Mesoschendyla picturata

Scientific classification
- Kingdom: Animalia
- Phylum: Arthropoda
- Subphylum: Myriapoda
- Class: Chilopoda
- Order: Geophilomorpha
- Family: Schendylidae
- Genus: Mesoschendyla
- Species: M. picturata
- Binomial name: Mesoschendyla picturata Lawrence, 1966

= Mesoschendyla picturata =

- Genus: Mesoschendyla
- Species: picturata
- Authority: Lawrence, 1966

Species of centipede

Mesoschendyla picturata is a species of soil centipede in the family Schendylidae. This centipede is found in South Africa. This species is notable for featuring 63 pairs of legs and for reaching 40 mm in length, the maximum leg number and largest size recorded in the genus Mesoschendyla.

== Discovery ==
This species was first described in 1966 by the South African myriapodologist Reginald F. Lawrence. He based the original description of this species on three specimens, one male and two females. These specimens were collected in 1963 near Letaba in Kruger National Park in South Africa.

== Description ==
This species features 63 leg pairs in both sexes. The male type specimen measures 37.5 mm in length, and the female measures 40 mm in length. The head features a few scattered short setae. Small short bristles appear on the sixth segment of the antennae, then become progressively more numerous on more distal segments. The margin of the labrum features 19 stout triangular teeth, and the mandible features eight teeth. Each of the second maxillae ends in a claw. The tergites feature distinct furrows that divide the surface into three parts, with the middle part somewhat narrower than the lateral parts.

The body is a pale yellow with a variegated darker pattern. The tergites are darker on the anterior and posterior margins, with larger dark areas on segments toward the posterior end of the body. These areas form two narrow parallel bars in the middle of the segments in the middle and posterior parts of the body. These bars become quite distinct on the last ten tergites. The pleurites also feature indistinct small spots and mottling. The ventral surface of the anterior segments also feature a few indistinct marks, but the middle sternites feature a short anterior bar in the middle with a diffuse larger mark toward the posterior and small round spots on the corners. These marks are more distinct than those on the dorsal surface but disappear for the last ten sternites.

Pores are absent on first sternite, but the second sternite features a small round field of twelve or thirteen pores. These pore fields become larger in succeeding sternites until the 27th or 28th sternite, where they cease. The telson lacks terminal pores. The basal element of each of the ultimate legs features a single large pore. The segments of the ultimate legs of the male are stout and densely covered with short setae. The ultimate legs of the female are less swollen, feature smaller pores, and are covered with fewer but markedly longer setae than those found on the male.

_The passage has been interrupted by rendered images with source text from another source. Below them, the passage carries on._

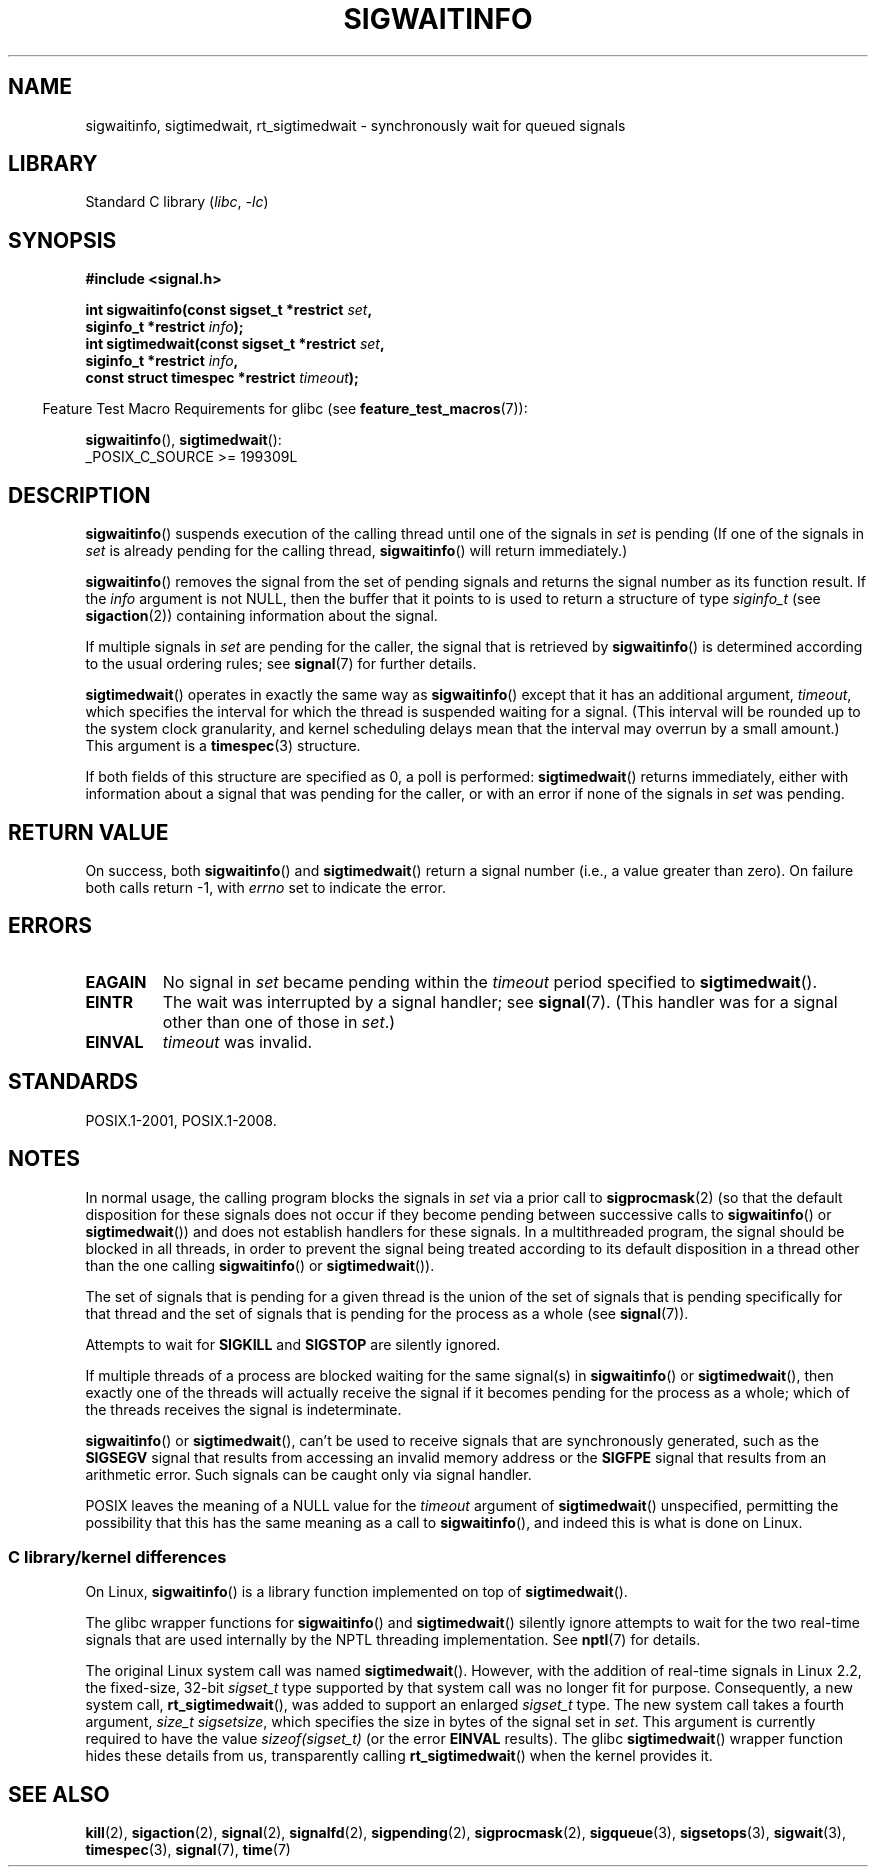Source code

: .\" Copyright (c) 2002 Michael Kerrisk <mtk.manpages@gmail.com>
.\"
.\" SPDX-License-Identifier: Linux-man-pages-copyleft
.\"
.TH SIGWAITINFO 2 2022-10-09 "Linux man-pages 6.01"
.SH NAME
sigwaitinfo, sigtimedwait, rt_sigtimedwait \- synchronously wait
for queued signals
.SH LIBRARY
Standard C library
.RI ( libc ", " \-lc )
.SH SYNOPSIS
.nf
.B #include <signal.h>
.PP
.BI "int sigwaitinfo(const sigset_t *restrict " set ,
.BI "                siginfo_t *restrict " info );
.BI "int sigtimedwait(const sigset_t *restrict " set ,
.BI "                siginfo_t *restrict " info ,
.BI "                const struct timespec *restrict " timeout );
.fi
.PP
.RS -4
Feature Test Macro Requirements for glibc (see
.BR feature_test_macros (7)):
.RE
.PP
.BR sigwaitinfo (),
.BR sigtimedwait ():
.nf
    _POSIX_C_SOURCE >= 199309L
.fi
.SH DESCRIPTION
.BR sigwaitinfo ()
suspends execution of the calling thread until one of the signals in
.I set
is pending
(If one of the signals in
.I set
is already pending for the calling thread,
.BR sigwaitinfo ()
will return immediately.)
.PP
.BR sigwaitinfo ()
removes the signal from the set of pending
signals and returns the signal number as its function result.
If the
.I info
argument is not NULL,
then the buffer that it points to is used to return a structure of type
.I siginfo_t
(see
.BR sigaction (2))
containing information about the signal.
.PP
If multiple signals in
.I set
are pending for the caller, the signal that is retrieved by
.BR sigwaitinfo ()
is determined according to the usual ordering rules; see
.BR signal (7)
for further details.
.PP
.BR sigtimedwait ()
operates in exactly the same way as
.BR sigwaitinfo ()
except that it has an additional argument,
.IR timeout ,
which specifies the interval for which
the thread is suspended waiting for a signal.
(This interval will be rounded up to the system clock granularity,
and kernel scheduling delays mean that the interval
may overrun by a small amount.)
This argument is a
.BR timespec (3)
structure.
.PP
If both fields of this structure are specified as 0, a poll is performed:
.BR sigtimedwait ()
returns immediately, either with information about a signal that
was pending for the caller, or with an error
if none of the signals in
.I set
was pending.
.SH RETURN VALUE
On success, both
.BR sigwaitinfo ()
and
.BR sigtimedwait ()
return a signal number (i.e., a value greater than zero).
On failure both calls return \-1, with
.I errno
set to indicate the error.
.SH ERRORS
.TP
.B EAGAIN
No signal in
.I set
became pending within the
.I timeout
period specified to
.BR sigtimedwait ().
.TP
.B EINTR
The wait was interrupted by a signal handler; see
.BR signal (7).
(This handler was for a signal other than one of those in
.IR set .)
.TP
.B EINVAL
.I timeout
was invalid.
.SH STANDARDS
POSIX.1-2001, POSIX.1-2008.
.SH NOTES
In normal usage, the calling program blocks the signals in
.I set
via a prior call to
.BR sigprocmask (2)
(so that the default disposition for these signals does not occur if they
become pending between successive calls to
.BR sigwaitinfo ()
or
.BR sigtimedwait ())
and does not establish handlers for these signals.
In a multithreaded program,
the signal should be blocked in all threads, in order to prevent
the signal being treated according to its default disposition in
a thread other than the one calling
.BR sigwaitinfo ()
or
.BR sigtimedwait ()).
.PP
The set of signals that is pending for a given thread is the
union of the set of signals that is pending specifically for that thread
and the set of signals that is pending for the process as a whole (see
.BR signal (7)).
.PP
Attempts to wait for
.B SIGKILL
and
.B SIGSTOP
are silently ignored.
.PP
If multiple threads of a process are blocked
waiting for the same signal(s) in
.BR sigwaitinfo ()
or
.BR sigtimedwait (),
then exactly one of the threads will actually receive the
signal if it becomes pending for the process as a whole;
which of the threads receives the signal is indeterminate.
.PP
.BR sigwaitinfo ()
or
.BR sigtimedwait (),
can't be used to receive signals that
are synchronously generated, such as the
.B SIGSEGV
signal that results from accessing an invalid memory address
or the
.B SIGFPE
signal that results from an arithmetic error.
Such signals can be caught only via signal handler.
.PP
POSIX leaves the meaning of a NULL value for the
.I timeout
argument of
.BR sigtimedwait ()
unspecified, permitting the possibility that this has the same meaning
as a call to
.BR sigwaitinfo (),
and indeed this is what is done on Linux.
.\"
.SS C library/kernel differences
On Linux,
.BR sigwaitinfo ()
is a library function implemented on top of
.BR sigtimedwait ().
.PP
The glibc wrapper functions for
.BR sigwaitinfo ()
and
.BR sigtimedwait ()
silently ignore attempts to wait for the two real-time signals that
are used internally by the NPTL threading implementation.
See
.BR nptl (7)
for details.
.PP
The original Linux system call was named
.BR sigtimedwait ().
However, with the addition of real-time signals in Linux 2.2,
the fixed-size, 32-bit
.I sigset_t
type supported by that system call was no longer fit for purpose.
Consequently, a new system call,
.BR rt_sigtimedwait (),
was added to support an enlarged
.I sigset_t
type.
The new system call takes a fourth argument,
.IR "size_t sigsetsize" ,
which specifies the size in bytes of the signal set in
.IR set .
This argument is currently required to have the value
.I sizeof(sigset_t)
(or the error
.B EINVAL
results).
The glibc
.BR sigtimedwait ()
wrapper function hides these details from us, transparently calling
.BR rt_sigtimedwait ()
when the kernel provides it.
.\"
.SH SEE ALSO
.BR kill (2),
.BR sigaction (2),
.BR signal (2),
.BR signalfd (2),
.BR sigpending (2),
.BR sigprocmask (2),
.BR sigqueue (3),
.BR sigsetops (3),
.BR sigwait (3),
.BR timespec (3),
.BR signal (7),
.BR time (7)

This centipede shares many traits with other species in the genus Mesoschendyla, including pore fields limited to the anterior sternites and a single pore on each of the ultimate legs. This species especially resembles M. monopora, another species in the same genus that matches M. picturata in terms of size and number of legs: Like the species M. picturata, the species M. monopora can reach 40 mm in length and includes females with as many as 63 leg pairs. The species M. monopora is also found in South Africa. The species M. picturata can be distinguished from M. monopora, however, based on other traits. For example, small bristles appear on the antennae in M. monopora starting from the first segment, but in M. picturata, these bristles do not appear until the sixth segment.